Cargo cultism isn’t limited to “primitive” people, though. In fact, it’s very common among programmers. Many people think that if they use the same operating system or programming language or text editor as Joe Rockstar, then they will achieve rock-star results themselves. If I do this thing that I don’t really understand, my code will be as secure as Joe’s. If I repeat that mantra in my code, it will be as scalable as Joe’s. There’s a heated discussion on the cloud-computing list at Google Groups, about “NoSQL” (more correctly “non-transactional”) data stores vs. traditional ACID-compliant RDBMSes, and the term “cargo cult” has been applied to both sides – correctly, I think. Many NoSQL advocates do indeed seem like cargo cultists. Their code will never see a scale where a free, well understood and well supported traditional database wouldn’t suffice, but they think that imitating the approaches of the highest-scale sites will bring them great success . . . somehow. There are legitimate problems with this magical belief. Unfortunately, the most strident dissent often comes from the cargo cultists of Web 1.0 and earlier, who subscribe to an equally magical belief that putting all of your data into a transactional RDBMS will solve all of your problems. It’s a battle for supremacy between two cargo cults, not a repudiation of cargo cultism itself.

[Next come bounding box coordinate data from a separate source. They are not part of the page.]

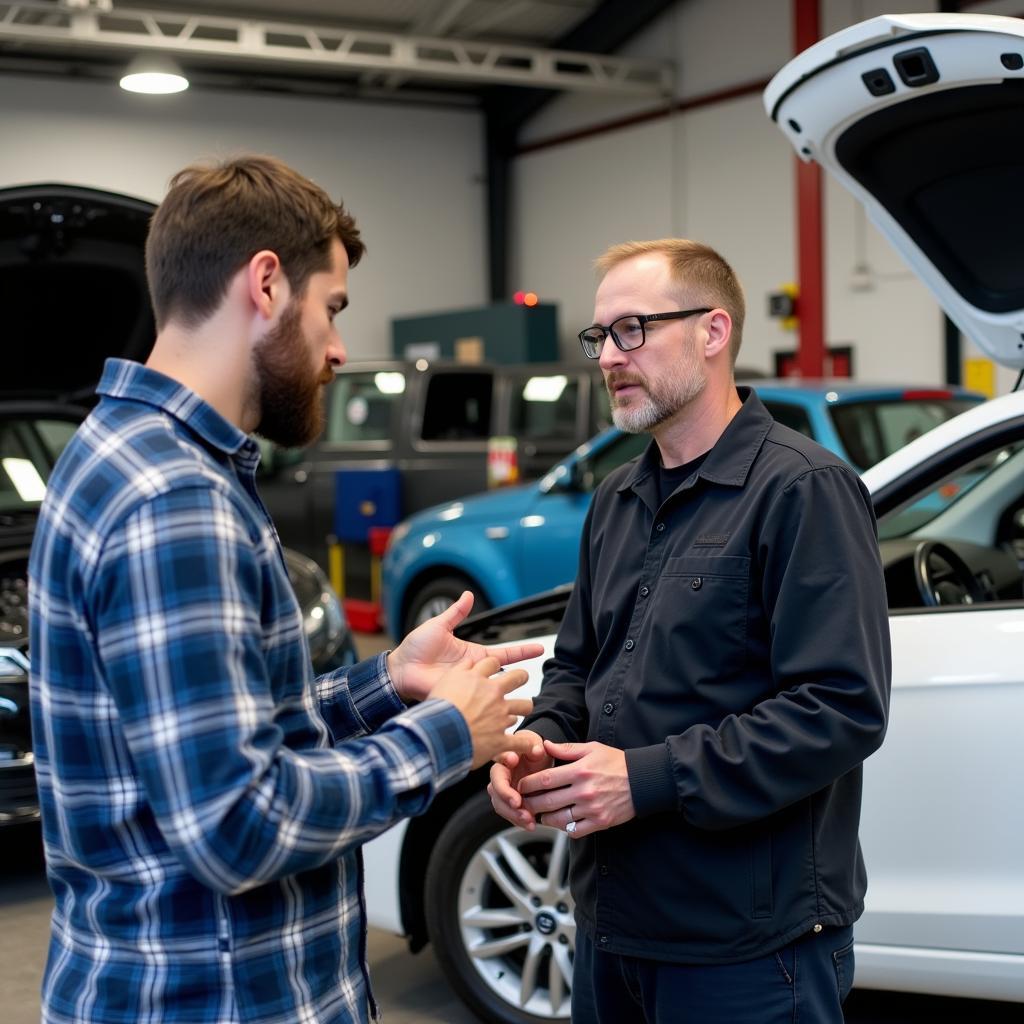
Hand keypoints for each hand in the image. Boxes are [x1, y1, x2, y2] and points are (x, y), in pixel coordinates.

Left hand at [387, 591, 543, 703]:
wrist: (399, 669)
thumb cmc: (415, 648)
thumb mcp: (438, 626)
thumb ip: (456, 613)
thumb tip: (469, 595)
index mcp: (473, 655)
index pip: (504, 654)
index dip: (522, 651)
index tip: (540, 648)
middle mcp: (475, 672)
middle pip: (505, 674)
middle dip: (523, 676)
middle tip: (541, 675)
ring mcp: (468, 687)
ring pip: (495, 690)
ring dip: (510, 692)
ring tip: (528, 695)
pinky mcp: (458, 697)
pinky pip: (477, 702)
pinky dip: (489, 705)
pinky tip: (502, 709)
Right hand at [431, 656, 540, 769]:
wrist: (439, 735)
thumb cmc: (437, 711)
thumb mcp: (443, 681)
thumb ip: (457, 670)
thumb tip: (467, 662)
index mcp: (477, 680)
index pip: (492, 662)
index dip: (494, 664)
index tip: (495, 667)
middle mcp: (492, 694)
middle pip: (517, 677)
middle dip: (520, 677)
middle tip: (520, 679)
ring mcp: (500, 715)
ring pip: (524, 706)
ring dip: (524, 707)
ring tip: (522, 709)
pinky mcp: (501, 738)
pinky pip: (521, 742)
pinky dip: (526, 744)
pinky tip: (528, 744)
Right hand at [487, 730, 551, 830]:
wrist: (537, 756)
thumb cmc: (532, 747)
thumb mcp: (534, 742)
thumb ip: (534, 746)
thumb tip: (537, 750)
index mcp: (502, 762)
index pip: (497, 776)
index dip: (504, 789)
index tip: (517, 799)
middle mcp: (499, 777)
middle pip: (497, 795)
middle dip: (509, 806)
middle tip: (523, 812)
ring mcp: (504, 790)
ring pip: (502, 806)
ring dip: (514, 816)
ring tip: (529, 822)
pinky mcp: (510, 800)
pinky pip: (510, 813)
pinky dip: (520, 820)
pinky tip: (530, 824)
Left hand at [518, 739, 635, 838]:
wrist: (642, 780)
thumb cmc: (616, 762)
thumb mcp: (592, 749)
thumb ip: (566, 749)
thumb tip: (545, 746)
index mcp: (580, 770)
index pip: (545, 779)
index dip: (528, 784)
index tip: (521, 786)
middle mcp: (584, 791)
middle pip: (547, 801)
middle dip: (530, 803)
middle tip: (523, 802)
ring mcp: (592, 808)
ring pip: (558, 819)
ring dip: (544, 818)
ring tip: (540, 813)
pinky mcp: (599, 822)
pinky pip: (574, 831)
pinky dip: (564, 828)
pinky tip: (560, 821)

This pattern is actually quite common, unfortunately, usually because the participants on both sides have failed to ask two crucial questions:
- Were the people I’m imitating actually successful in some relevant way? If somebody’s claim to fame rests on being at six dot-coms (plus a blog and hyper-active participation on mailing lists) then I’d suggest not imitating them. Even if they succeeded in selling a dot-com for big money, that might only indicate business – not technical – ability. Don’t copy code that sank into oblivion after its authors became millionaires; it probably sank for a reason.

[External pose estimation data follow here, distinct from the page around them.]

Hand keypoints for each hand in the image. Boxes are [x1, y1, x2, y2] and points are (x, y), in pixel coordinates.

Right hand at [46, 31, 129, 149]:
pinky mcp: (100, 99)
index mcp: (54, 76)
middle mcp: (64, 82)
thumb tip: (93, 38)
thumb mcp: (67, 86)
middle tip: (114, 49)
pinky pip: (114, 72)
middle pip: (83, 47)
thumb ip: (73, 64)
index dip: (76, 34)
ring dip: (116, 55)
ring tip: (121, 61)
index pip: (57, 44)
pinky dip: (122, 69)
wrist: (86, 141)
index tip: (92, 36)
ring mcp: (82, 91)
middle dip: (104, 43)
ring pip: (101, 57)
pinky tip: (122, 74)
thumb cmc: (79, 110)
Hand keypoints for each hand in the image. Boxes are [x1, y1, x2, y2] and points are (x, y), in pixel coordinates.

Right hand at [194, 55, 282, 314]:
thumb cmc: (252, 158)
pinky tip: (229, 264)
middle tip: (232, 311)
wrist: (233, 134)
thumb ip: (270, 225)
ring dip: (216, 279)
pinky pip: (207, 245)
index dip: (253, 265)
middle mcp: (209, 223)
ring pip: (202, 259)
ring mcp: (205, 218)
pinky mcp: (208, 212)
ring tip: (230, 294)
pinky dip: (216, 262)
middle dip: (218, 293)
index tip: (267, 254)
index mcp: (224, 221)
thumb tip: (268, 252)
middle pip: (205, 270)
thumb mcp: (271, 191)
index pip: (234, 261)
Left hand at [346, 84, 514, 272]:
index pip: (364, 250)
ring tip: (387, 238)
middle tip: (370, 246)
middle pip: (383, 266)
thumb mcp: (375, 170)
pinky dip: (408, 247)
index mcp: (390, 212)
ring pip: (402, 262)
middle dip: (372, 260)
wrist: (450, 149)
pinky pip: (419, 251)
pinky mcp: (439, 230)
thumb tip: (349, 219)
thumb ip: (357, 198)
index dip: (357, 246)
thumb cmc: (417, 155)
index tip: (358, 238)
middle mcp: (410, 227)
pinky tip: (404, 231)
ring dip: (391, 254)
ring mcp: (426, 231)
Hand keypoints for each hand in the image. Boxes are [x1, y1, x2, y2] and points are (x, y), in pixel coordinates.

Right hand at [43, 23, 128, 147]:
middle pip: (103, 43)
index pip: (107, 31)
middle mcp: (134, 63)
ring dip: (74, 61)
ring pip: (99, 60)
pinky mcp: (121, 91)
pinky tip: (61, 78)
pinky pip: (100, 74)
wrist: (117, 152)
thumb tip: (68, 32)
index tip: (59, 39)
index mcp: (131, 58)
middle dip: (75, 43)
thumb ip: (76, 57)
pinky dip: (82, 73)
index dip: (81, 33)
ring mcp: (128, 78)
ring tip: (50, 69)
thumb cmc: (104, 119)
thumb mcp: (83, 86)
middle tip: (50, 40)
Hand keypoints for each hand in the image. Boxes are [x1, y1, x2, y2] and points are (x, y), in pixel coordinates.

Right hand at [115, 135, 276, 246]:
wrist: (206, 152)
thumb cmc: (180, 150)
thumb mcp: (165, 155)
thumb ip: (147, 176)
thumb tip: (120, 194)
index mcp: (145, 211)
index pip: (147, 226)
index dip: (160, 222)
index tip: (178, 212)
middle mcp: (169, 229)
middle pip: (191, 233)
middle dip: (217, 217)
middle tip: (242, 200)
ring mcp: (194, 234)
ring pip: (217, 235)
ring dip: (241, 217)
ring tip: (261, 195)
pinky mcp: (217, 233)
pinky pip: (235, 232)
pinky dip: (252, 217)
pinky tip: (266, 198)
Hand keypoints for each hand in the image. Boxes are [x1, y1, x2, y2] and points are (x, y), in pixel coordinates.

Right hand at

- Is the behavior I’m imitating essential to success, or merely incidental? Distinguishing the essential from the superficial requires drawing the lines from particular behaviors to particular results, which in turn requires understanding the technical context. Imitation can provide shortcuts in implementation, not in understanding; you still need to do the hard work of understanding the technology involved.
It’s easy to fall into the trap of imitating the unsuccessful all too well or imitating the successful quite poorly. Even smart people often end up waiting their whole lives for that cargo to arrive. Distinguishing success from notoriety and substance from style is often harder than mastering the specific skills needed to solve a problem. However, those who learn to ask these questions and imitate only the essential behaviors of the truly successful stand a good chance of succeeding themselves.
Nice post.
At one point folks thought if they had Aeron chairs just like the high-profile .com companies then they’d be successful too.

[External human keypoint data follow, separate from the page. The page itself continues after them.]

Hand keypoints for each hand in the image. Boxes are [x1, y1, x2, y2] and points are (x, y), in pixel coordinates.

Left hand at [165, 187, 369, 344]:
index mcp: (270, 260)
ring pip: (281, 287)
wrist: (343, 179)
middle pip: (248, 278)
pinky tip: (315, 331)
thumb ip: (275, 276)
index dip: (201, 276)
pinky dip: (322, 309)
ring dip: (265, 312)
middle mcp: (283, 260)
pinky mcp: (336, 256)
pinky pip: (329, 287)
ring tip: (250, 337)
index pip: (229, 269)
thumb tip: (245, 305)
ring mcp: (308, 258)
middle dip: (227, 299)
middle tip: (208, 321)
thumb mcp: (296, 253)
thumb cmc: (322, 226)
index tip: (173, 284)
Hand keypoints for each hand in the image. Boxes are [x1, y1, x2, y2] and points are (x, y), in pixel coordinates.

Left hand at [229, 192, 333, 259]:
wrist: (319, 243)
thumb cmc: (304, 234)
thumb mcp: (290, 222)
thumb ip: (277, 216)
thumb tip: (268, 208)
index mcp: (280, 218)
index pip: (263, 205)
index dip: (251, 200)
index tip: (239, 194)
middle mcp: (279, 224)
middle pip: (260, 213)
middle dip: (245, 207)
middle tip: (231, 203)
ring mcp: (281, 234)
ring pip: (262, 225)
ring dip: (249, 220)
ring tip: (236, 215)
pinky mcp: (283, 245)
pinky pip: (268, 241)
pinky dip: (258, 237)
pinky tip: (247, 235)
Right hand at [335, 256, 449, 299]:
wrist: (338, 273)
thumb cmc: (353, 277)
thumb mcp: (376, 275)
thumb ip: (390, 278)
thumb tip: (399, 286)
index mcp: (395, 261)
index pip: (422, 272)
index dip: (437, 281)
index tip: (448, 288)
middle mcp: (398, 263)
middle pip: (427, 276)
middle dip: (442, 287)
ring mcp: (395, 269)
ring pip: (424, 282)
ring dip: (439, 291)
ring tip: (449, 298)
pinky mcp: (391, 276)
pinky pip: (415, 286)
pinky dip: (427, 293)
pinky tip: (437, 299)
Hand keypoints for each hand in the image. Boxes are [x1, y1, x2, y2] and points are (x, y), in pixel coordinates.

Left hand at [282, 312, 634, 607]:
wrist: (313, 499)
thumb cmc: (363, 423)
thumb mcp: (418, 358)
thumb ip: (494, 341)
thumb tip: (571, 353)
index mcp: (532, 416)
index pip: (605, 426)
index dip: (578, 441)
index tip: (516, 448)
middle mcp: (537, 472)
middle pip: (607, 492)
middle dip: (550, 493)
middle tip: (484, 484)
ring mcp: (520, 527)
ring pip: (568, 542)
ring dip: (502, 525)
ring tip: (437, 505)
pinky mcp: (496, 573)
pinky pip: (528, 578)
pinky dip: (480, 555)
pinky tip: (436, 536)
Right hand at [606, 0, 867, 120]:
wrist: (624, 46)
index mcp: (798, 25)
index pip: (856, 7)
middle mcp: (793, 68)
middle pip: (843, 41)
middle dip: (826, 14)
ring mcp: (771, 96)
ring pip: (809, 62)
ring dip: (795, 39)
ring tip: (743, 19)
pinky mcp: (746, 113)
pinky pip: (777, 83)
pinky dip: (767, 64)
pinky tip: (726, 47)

Is NoSQL about dropping ACID or dropping joins? I thought it was the latter but I haven’t been watching closely.
Most of the NoSQL chatter I see is about dropping both. Neither actually requires dropping SQL, though. Some parts of SQL clearly would not apply in such an environment. Others would still be quite useful, if only because of their familiarity. Still others would apply in more limited form. For example:
Note that I’ve said nothing about implementation difficulty or actual availability. Even fairly simple SELECT syntax is hard to implement across a clustered (let alone distributed) store/database, and you could get yourself into a whole heap of trouble with delete cascades that aren’t wrapped in transactions. Ew. Many of these features are so useful that it’s worth trying, though, and therefore worth keeping SQL at least as a description language. I think anything involving multiple tables is pretty much a lost cause because it’s really hard to keep those sorts of things from going exponential and that’s fatal for the kind of high-scale environments where these data stores are used. I know a hard problem when I see one, and I have all the respect in the world for the people tackling these problems, but I think full traditional-RDBMS functionality at that scale (and at reasonable cost) will remain out of reach for quite some time. Even those who believe we can get there shouldn’t ignore the question of which parts to jettison in the immediate here-and-now.